▶ [STORED DATA]
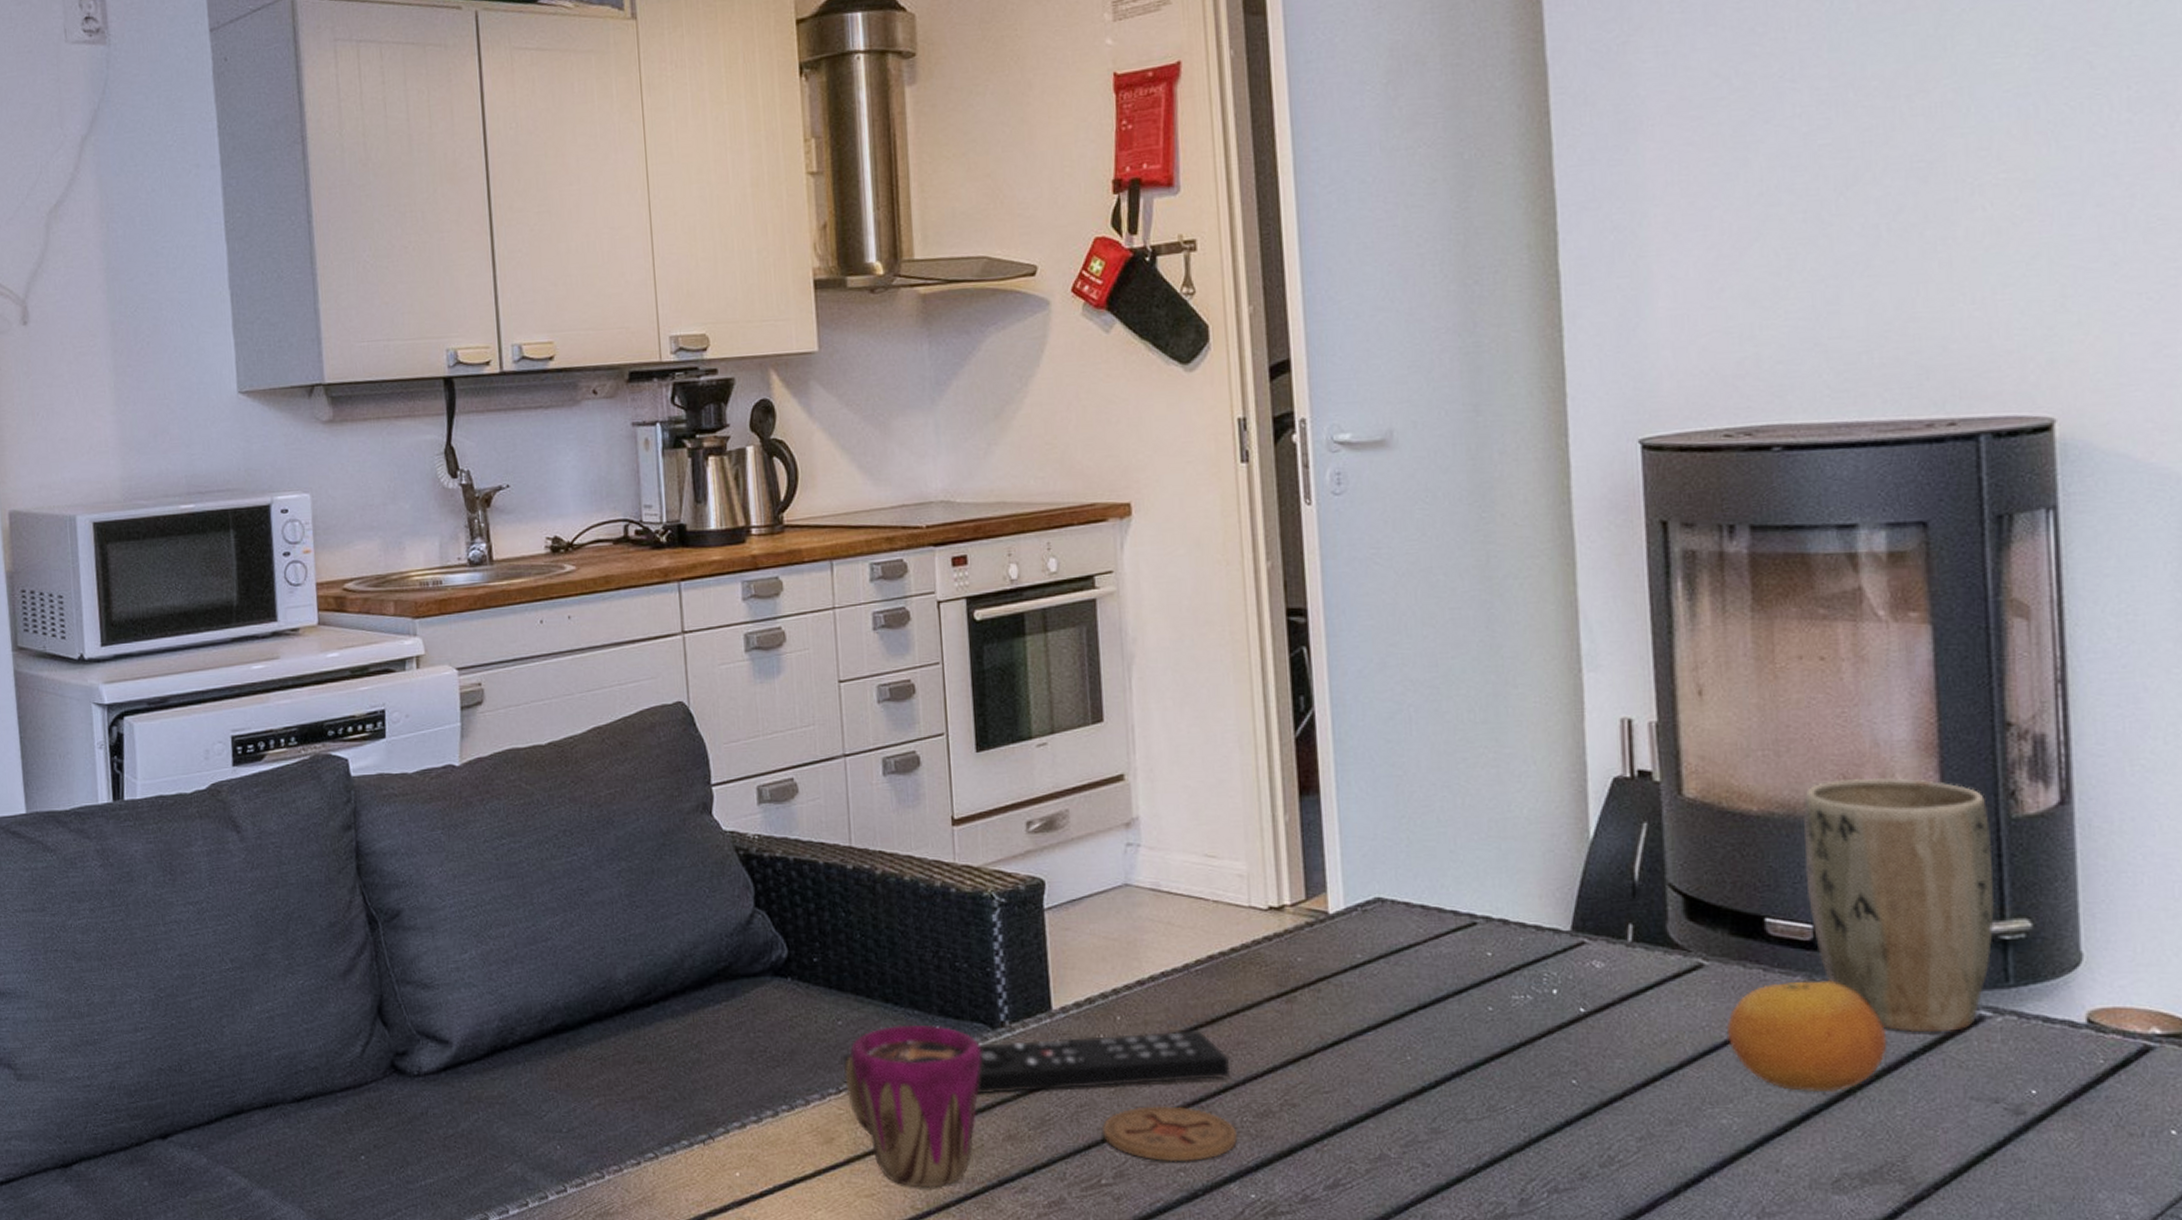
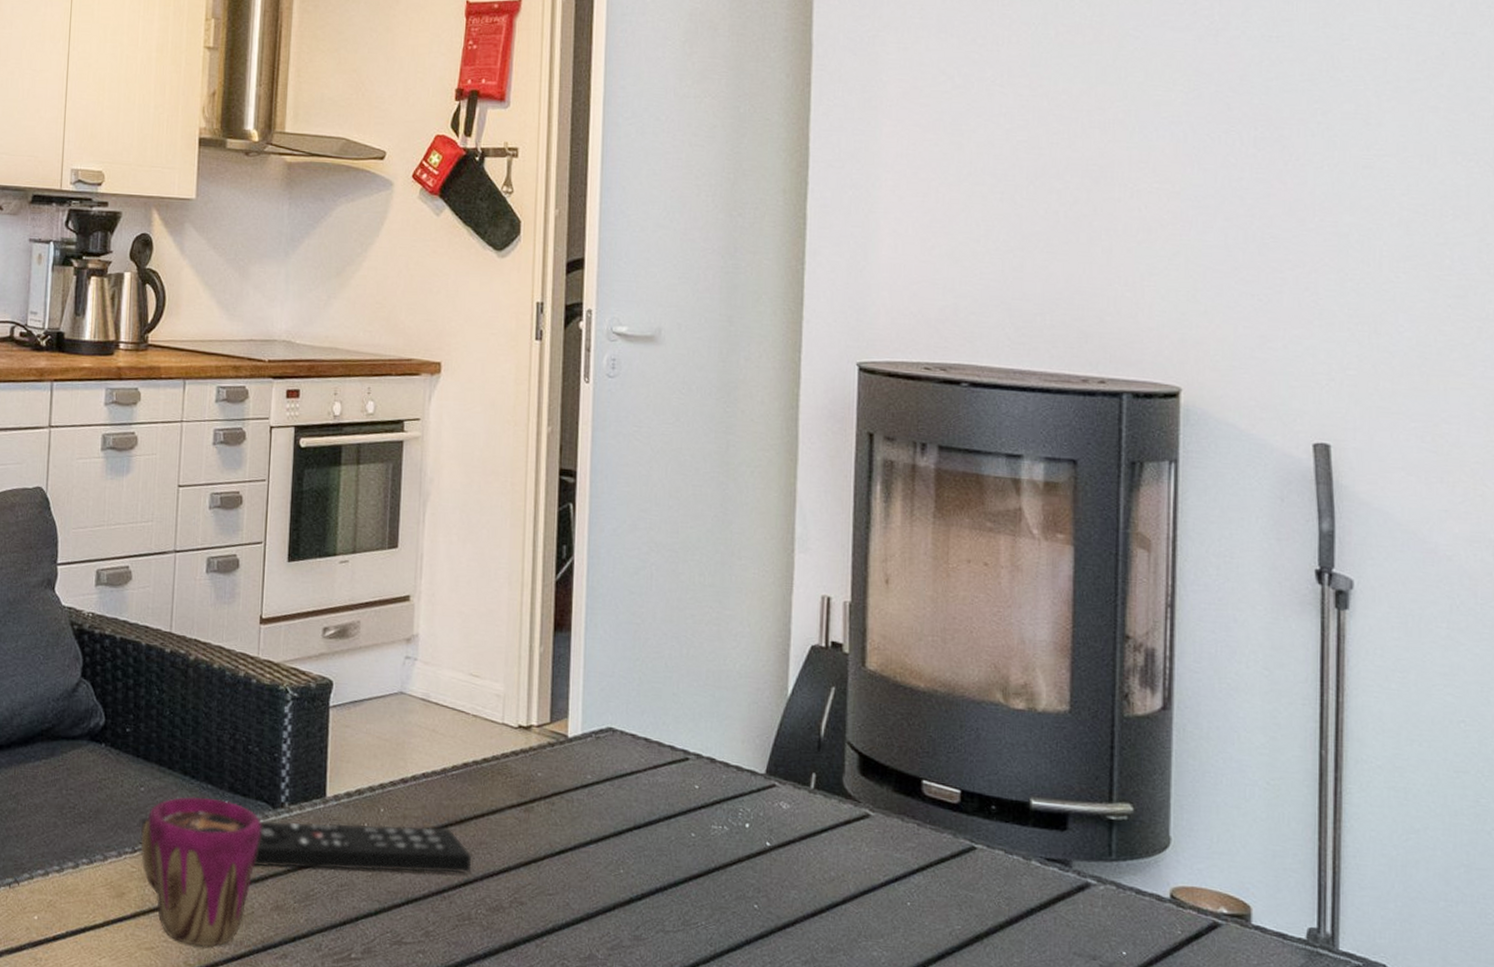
coaster: present [1102,1106,1237,1162] -> none [357,892,471,945]
fruit: present [1726,980,1887,1093] -> none [883,838,1012,937]
plant pot: present [1803,777,1995,1033] -> none [957,668,1107,894]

▶ [ACTIVITY] Since the pictures are not wanted, repeat only the rest of the material, exactly as given.

▶ [ANSWER TO THE EXERCISE]
coaster: present [1102,1106,1237,1162] -> none [357,892,471,945]
fruit: present [1726,980,1887,1093] -> none [883,838,1012,937]
plant pot: present [1803,777,1995,1033] -> none [957,668,1107,894]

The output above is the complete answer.